---
A few more points that didn't quite fit in my main post:
My citation verifier is not a wrapper around a language model. It is deterministic. It takes identifier(s), looks them up in authoritative lists (Crossref, NCBI eutils, DataCite, arXiv, ADS, WHO IRIS), and then compares their associated title and author(s) to yours.
I do normalise tricky things: html markup, unicode characters, punctuation, different cases, stop words etc. Then, a similarity score is calculated using token overlap and edit distance. This is harder than it looks! The biggest difficulty was determining reasonable thresholds. Too sensitive and you will flag legitimate variations; too loose and you will fail to catch fabrication. I used the validation fixture to tune this but am deliberately publishing the confidence level it produces rather than claiming a hard pass/fail binary.

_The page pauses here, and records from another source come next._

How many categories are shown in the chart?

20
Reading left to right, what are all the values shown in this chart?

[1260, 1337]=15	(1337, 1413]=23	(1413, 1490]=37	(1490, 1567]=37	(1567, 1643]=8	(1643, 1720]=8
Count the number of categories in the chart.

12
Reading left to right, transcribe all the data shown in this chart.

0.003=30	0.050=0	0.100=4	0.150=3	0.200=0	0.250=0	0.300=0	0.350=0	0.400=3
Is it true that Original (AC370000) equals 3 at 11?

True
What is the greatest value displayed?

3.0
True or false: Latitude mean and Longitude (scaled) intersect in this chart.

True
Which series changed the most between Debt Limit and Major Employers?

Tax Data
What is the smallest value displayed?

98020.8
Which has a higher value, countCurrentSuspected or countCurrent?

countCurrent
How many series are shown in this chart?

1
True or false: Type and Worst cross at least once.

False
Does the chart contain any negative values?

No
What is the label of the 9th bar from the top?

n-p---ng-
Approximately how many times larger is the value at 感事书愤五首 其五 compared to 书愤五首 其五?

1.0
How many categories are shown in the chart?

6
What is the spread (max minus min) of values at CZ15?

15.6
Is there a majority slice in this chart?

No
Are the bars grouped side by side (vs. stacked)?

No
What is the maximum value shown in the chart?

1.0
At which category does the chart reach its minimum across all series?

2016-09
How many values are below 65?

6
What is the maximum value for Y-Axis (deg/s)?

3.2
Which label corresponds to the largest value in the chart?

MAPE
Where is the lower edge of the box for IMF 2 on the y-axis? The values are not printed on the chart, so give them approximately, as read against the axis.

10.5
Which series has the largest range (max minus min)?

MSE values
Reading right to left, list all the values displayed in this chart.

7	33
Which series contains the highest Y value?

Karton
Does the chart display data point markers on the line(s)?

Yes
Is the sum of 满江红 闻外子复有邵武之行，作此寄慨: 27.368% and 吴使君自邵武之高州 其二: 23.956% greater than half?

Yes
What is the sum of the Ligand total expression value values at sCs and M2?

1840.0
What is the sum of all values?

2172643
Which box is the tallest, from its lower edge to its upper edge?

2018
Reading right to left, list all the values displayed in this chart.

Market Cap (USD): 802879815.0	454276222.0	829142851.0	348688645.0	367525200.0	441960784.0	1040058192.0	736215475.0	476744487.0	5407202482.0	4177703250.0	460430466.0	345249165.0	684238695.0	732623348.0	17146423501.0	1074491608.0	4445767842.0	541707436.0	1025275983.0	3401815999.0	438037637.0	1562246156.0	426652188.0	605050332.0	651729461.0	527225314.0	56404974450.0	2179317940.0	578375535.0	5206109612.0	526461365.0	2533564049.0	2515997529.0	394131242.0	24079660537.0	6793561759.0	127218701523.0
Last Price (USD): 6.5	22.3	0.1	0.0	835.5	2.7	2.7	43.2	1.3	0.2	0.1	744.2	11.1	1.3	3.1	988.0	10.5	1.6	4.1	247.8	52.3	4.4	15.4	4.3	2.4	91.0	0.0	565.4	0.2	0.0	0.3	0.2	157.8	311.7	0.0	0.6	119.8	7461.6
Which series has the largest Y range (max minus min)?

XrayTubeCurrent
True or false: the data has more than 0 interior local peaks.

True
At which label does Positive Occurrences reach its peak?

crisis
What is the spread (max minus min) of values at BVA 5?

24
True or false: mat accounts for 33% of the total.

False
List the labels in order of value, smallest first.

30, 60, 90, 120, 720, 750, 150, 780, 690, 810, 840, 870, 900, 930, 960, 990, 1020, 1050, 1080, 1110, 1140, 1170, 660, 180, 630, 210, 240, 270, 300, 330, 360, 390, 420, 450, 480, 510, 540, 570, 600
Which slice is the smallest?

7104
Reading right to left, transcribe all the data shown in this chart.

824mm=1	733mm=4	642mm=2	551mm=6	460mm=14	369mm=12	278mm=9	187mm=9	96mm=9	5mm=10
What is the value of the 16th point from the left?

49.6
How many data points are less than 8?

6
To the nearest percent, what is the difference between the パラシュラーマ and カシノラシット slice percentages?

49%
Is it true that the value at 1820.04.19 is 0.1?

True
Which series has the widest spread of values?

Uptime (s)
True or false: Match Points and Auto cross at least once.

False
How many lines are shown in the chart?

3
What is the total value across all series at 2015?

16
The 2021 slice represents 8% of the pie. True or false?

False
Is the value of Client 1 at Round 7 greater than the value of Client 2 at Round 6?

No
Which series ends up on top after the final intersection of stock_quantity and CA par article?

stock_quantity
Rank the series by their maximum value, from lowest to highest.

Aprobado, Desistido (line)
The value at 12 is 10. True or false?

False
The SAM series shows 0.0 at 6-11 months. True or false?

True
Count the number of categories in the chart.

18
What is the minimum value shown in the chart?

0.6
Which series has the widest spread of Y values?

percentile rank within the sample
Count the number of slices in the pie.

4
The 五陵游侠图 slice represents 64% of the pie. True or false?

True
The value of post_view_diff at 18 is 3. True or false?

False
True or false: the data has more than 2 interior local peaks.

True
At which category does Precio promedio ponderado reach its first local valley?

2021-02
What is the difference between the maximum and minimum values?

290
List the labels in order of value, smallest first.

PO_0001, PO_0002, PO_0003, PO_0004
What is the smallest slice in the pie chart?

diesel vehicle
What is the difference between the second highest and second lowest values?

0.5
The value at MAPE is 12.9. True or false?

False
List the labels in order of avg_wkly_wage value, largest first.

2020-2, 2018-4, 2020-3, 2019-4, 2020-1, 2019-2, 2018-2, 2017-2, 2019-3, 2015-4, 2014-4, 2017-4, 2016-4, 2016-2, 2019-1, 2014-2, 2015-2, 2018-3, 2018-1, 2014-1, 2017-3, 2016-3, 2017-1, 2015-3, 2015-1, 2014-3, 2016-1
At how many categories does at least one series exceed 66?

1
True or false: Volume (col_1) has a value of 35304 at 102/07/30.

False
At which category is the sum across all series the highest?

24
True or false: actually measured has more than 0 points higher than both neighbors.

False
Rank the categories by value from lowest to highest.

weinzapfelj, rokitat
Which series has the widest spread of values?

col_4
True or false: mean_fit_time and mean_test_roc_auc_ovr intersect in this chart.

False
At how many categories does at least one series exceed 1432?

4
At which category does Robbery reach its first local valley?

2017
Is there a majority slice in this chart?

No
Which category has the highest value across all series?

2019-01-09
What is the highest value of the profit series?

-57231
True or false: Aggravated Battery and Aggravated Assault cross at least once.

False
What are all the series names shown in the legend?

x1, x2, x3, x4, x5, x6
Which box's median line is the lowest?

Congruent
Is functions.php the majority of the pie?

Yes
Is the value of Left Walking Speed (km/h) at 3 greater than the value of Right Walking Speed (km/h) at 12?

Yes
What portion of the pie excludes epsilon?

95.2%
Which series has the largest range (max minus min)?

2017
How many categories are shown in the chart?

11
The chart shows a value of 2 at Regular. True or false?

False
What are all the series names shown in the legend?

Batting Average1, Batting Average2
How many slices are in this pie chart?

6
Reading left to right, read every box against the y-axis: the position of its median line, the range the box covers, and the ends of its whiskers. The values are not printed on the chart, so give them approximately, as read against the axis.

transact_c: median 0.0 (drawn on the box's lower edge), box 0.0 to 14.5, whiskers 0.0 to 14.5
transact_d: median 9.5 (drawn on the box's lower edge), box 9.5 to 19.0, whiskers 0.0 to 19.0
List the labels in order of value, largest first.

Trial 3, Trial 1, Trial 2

The verifier actually performed less well the first time that I did a blind eval; with 5.3% of real citations flagging as mismatches. The problem was extremely simple - I hadn't allowed for author names recorded with initials first. After I fixed that, drew a new citation set, (so it couldn't have been tuned to that test set) and re-ran; this is the result published above which flags 1.8% as false positives. I've published both runs and the receipts, not just the latter.
The web SaaS addresses one of the two potential problems with citation verification: 'Real DOI but wrong title' can be mechanically checked against the underlying system. 'Real article but doesn't support claim' is far harder. To address that requires reading the claim and the paper. I'm deliberately not trying to solve that problem. The furthest automation can easily go at that level appears to be something like: 'the abstract to the cited article appears to not contain any of the concepts contained in the claim'. Sometimes useful, but easy to overstate.
The web SaaS is closed source; due to ongoing hosting and service costs which the anonymous free tier subsidises.
Yes, I am aware there are other tools that solve different problems: retraction watch for withdrawn papers; unpaywall for open-access; Scite for context analysis of citations. However, none directly answer what Topaz et al. Identified as the most common pattern of fabrication: "Is this citation real and correctly attributable to this identifier?"
Areas for ongoing work: the edge-cases will be addressed, and the validation corpus expanded. Later; possibly a streaming / batch verifier for large reference lists, or a conservative semantic-layer flag based on abstract-vs-claim concept overlap. Both of those carry significant risks of over-promising, particularly the last.
Keen to hear thoughts on the project.